• _PASSAGE TO READ_
════════
I try NOT to do it for too long. However if I'm clearing ice off the windshield it makes it easier to scrape if you melt it a little bit. Harmful? Check Yes or No
I always put safety first. If you can't see out of your windshield you shouldn't be driving. If you're so cold you're muscles are contracting you shouldn't be driving. safety is first.
This week, I needed my wiper fluid, but after a few squirts, it would stop spraying. I thought it might just be running low and topped it off, but again the same thing. I assume it just froze in the little tube or something, or at least, I hope once it warms up, it will work without problems. Is there something that one can do while driving if their wiper fluid won't spray?
If it doesn't work once it thaws out have your mechanic take a look.
Morning Warren and Lou Ann, Looking at Crossovers and she's narrowed the search. Key parameters ride, comfort, turning radius, 3rd row legroom, power lift gate, reliability, blind spots or lack thereof, interstate pass an 18-wheeler gear. That's it, I think that's the list. Oh, tan interior an option.
For value plus your stated concerns, I'd look at the Kia Sorento, which also has a high safety rating. The other usual suspects include the Honda CRV, Toyota Rav-4, and the GM Triumvirate, whose names escape me now.
════════
• _EXCERPTED DATA_
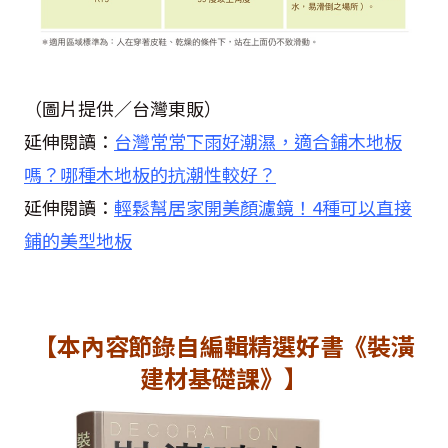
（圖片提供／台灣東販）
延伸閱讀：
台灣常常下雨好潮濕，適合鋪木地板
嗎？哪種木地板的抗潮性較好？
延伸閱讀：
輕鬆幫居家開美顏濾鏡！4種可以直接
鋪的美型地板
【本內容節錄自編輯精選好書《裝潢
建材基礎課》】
════════
• _ASSIGNED TASK 1_
Update the text read from the picture in the entry, replacing "延伸閱讀" with "相關閱讀" and keeping everything else the same. Leave the picture itself out of your answer.
• _ASSIGNED TASK 2_
Take the car advice thread further from the point where it ends.

• _TASK ANSWER 1_
（圖片提供／台灣東販）
相關閱讀：
台灣常常下雨好潮濕，適合鋪木地板
嗎？哪種木地板的抗潮性較好？
相關閱讀：
輕鬆幫居家開美顏濾鏡！4種可以直接
鋪的美型地板
【本內容節錄自編輯精選好書《裝潢
建材基礎課》】

• _TASK ANSWER 2_
More of a comment than a question. After an exhaustive search, I bought a Fiat 500L and couldn't be happier. I got a fabulous price because of unfortunate sales, I assume. Bottom line; I love a manual car and wanted some creature comforts and the Fiat was virtually the only car to offer a manual with upgrades at my price point. It was so disappointing to find in my research that many of the highly reviewed cars I see on the roads only offer manual transmissions in the lowest trim level. At the Nissan dealership, the sales guy told me that the Juke and Versa in manual are made in such low number that its virtually impossible to get. They have waiting lists. I guess I will need to move abroad to get a nice manual car if this trend continues.
The market determines the equipment. And the U.S. market does not take many manu8als--barely 10 percent of all new cars sold stateside.
She's narrowed it down Highlander 4x4 or Pathfinder 4x4? Any insights into 2014 test drives, features, 3rd row legroom that may help the decision making? Ride, legroom, blind spots, turning radius are factors.
I'd go with the Highlander. I frankly think the Pathfinder is overpriced.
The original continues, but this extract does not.